(Page-level text extractions)
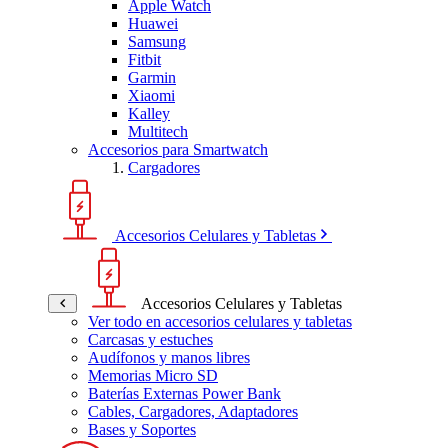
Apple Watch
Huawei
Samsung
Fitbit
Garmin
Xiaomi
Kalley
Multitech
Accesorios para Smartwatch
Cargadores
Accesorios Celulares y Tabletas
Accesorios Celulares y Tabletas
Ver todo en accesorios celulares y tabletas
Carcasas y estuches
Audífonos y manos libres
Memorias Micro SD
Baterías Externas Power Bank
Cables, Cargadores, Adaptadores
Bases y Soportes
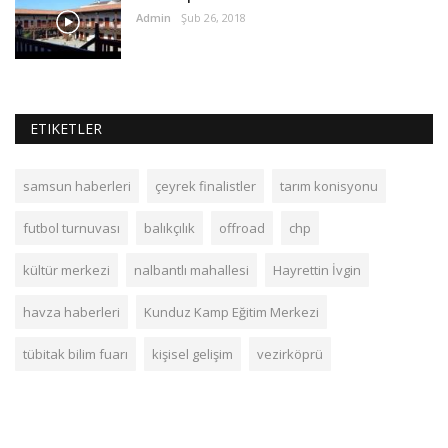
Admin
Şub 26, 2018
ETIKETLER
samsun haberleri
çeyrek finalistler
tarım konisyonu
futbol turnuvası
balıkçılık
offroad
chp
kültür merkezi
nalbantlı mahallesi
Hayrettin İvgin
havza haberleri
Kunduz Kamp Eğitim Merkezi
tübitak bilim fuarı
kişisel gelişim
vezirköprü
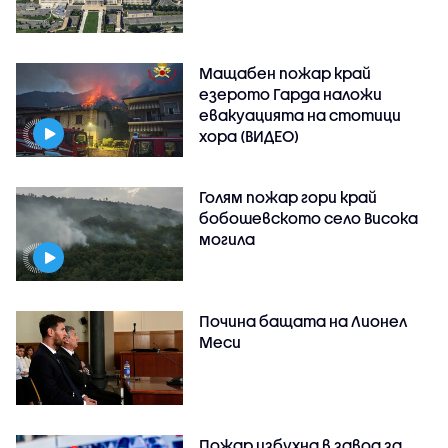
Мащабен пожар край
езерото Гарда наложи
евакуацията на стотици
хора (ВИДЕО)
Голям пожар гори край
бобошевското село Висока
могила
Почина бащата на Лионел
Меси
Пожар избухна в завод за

---

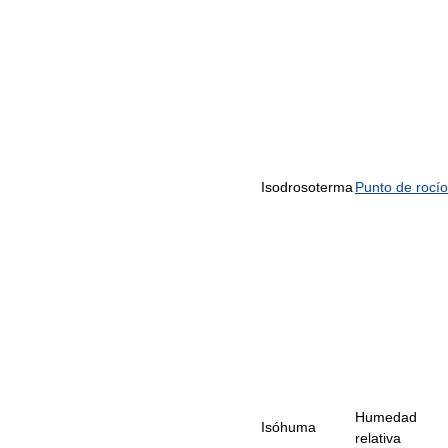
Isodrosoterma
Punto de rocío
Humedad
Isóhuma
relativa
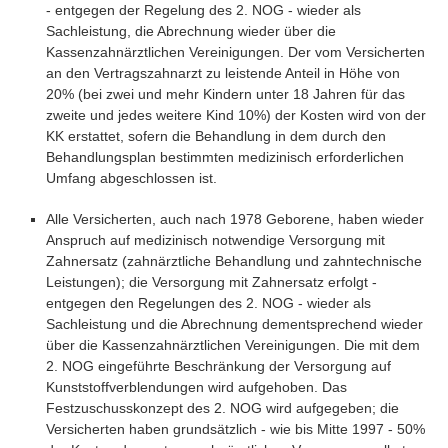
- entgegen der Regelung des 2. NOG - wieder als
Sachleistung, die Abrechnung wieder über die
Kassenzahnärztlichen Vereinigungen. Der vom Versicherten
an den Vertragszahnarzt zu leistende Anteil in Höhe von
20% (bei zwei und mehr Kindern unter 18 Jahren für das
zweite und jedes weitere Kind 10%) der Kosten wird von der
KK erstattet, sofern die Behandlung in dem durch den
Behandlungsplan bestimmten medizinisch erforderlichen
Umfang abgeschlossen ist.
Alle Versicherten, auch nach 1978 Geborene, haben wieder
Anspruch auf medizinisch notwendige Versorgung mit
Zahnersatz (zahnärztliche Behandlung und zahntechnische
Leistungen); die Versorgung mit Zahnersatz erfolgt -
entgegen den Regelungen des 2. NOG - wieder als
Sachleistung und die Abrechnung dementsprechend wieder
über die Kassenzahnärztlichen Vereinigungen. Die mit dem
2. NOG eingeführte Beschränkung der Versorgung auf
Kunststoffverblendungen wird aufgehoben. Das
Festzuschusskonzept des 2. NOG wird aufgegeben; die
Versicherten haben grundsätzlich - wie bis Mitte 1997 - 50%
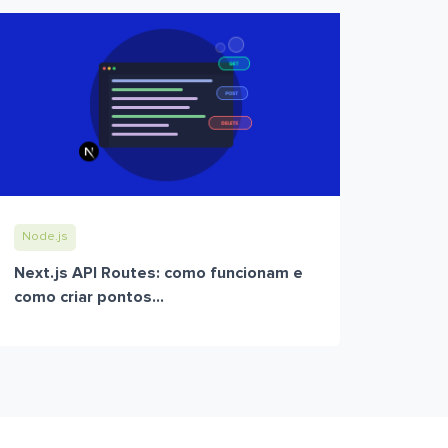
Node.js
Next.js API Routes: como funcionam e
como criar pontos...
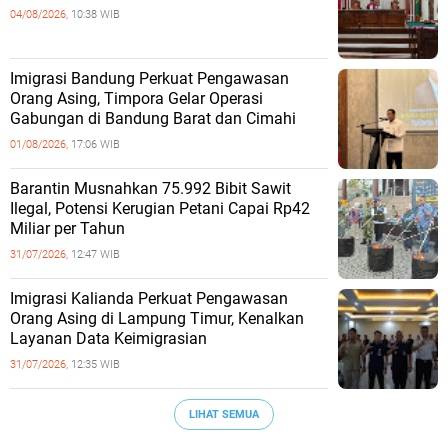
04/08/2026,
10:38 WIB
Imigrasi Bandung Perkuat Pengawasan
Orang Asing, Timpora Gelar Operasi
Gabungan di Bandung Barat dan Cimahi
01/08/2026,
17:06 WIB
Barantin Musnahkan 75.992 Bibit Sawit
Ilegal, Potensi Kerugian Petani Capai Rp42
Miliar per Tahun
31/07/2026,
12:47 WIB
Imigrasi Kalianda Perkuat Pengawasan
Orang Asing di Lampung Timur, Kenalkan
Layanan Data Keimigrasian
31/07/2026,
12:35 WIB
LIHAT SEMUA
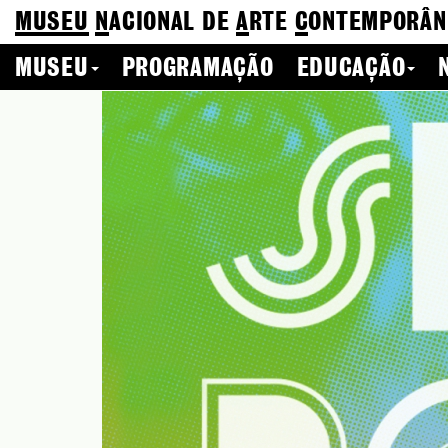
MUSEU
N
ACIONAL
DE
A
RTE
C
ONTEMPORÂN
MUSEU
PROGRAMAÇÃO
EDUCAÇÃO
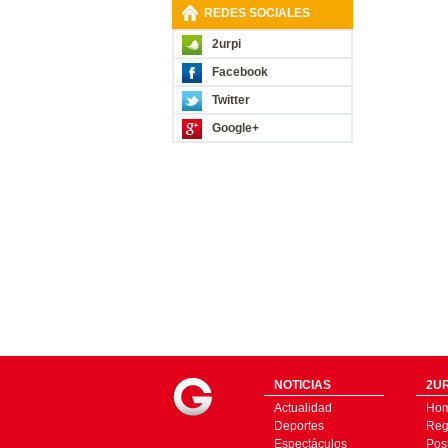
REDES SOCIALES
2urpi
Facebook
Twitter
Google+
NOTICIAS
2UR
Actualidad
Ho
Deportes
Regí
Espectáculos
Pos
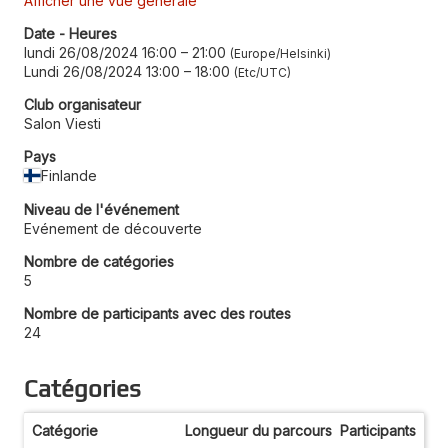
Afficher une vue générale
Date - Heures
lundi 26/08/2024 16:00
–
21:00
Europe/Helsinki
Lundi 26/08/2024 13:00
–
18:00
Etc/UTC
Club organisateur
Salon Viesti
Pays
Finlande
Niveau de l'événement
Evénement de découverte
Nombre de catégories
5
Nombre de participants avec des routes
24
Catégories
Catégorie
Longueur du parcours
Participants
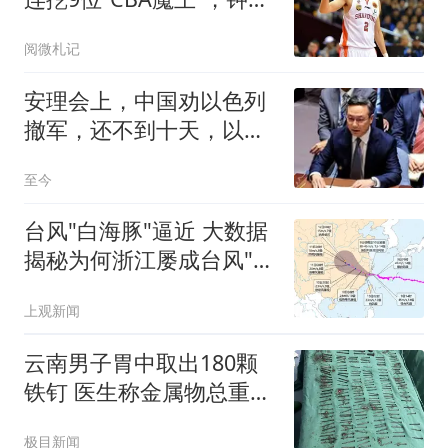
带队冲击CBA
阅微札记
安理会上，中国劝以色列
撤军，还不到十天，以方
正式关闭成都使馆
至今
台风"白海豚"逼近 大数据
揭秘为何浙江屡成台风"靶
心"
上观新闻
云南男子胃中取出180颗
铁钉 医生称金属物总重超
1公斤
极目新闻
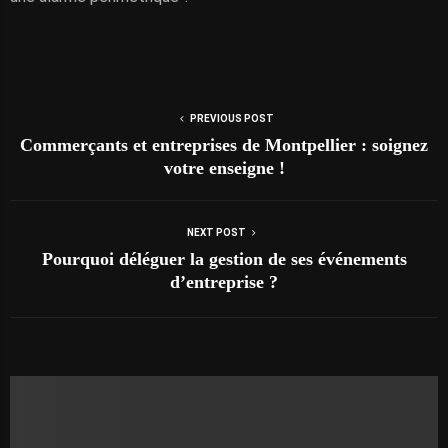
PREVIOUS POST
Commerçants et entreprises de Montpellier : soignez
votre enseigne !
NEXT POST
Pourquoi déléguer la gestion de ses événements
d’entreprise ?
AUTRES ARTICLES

---

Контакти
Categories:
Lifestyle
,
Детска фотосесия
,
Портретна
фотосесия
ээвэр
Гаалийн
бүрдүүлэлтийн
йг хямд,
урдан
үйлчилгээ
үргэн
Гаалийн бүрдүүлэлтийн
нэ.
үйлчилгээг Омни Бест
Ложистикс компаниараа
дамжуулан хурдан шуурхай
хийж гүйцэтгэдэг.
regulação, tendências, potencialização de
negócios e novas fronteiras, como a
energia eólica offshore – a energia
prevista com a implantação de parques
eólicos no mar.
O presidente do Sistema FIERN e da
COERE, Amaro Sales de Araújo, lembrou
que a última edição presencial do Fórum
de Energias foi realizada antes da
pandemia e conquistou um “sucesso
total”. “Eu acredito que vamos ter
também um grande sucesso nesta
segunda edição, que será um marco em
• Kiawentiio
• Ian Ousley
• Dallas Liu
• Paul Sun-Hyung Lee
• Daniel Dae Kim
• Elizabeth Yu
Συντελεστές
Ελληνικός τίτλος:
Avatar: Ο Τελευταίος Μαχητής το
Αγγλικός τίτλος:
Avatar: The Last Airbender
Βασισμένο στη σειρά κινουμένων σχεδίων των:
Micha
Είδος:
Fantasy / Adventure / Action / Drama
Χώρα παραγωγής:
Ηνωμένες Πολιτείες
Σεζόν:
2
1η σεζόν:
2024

Exercise instructions:
Copy the text of the items from the line containing "Afficher une vue générale" through the line containing "AUTRES ARTICLES", including both of those lines. Leave out the pictures.

Response to this exercise:
Afficher une vue générale
Date - Heures
lundi 26/08/2024 16:00
–
21:00
Europe/Helsinki
Lundi 26/08/2024 13:00
–
18:00
Etc/UTC
Club organisateur
Salon Viesti
Pays
Finlande
Niveau de l'événement
Evénement de découverte
Nombre de catégories
5
Nombre de participants avec des routes
24
Catégories
Catégorie
Longueur du parcours
Participants
带队冲击CBA
阅微札记
安理会上，中国劝以色列
撤军，还不到十天，以方
正式关闭成都使馆
至今
台风"白海豚"逼近 大数据
揭秘为何浙江屡成台风"靶
心"
上观新闻
云南男子胃中取出180颗
铁钉 医生称金属物总重超
1公斤
极目新闻
PREVIOUS POST
Commerçants et entreprises de Montpellier : soignez
votre enseigne !
NEXT POST
Pourquoi déléguer la gestion de ses événements
d’entreprise ?
AUTRES ARTICLES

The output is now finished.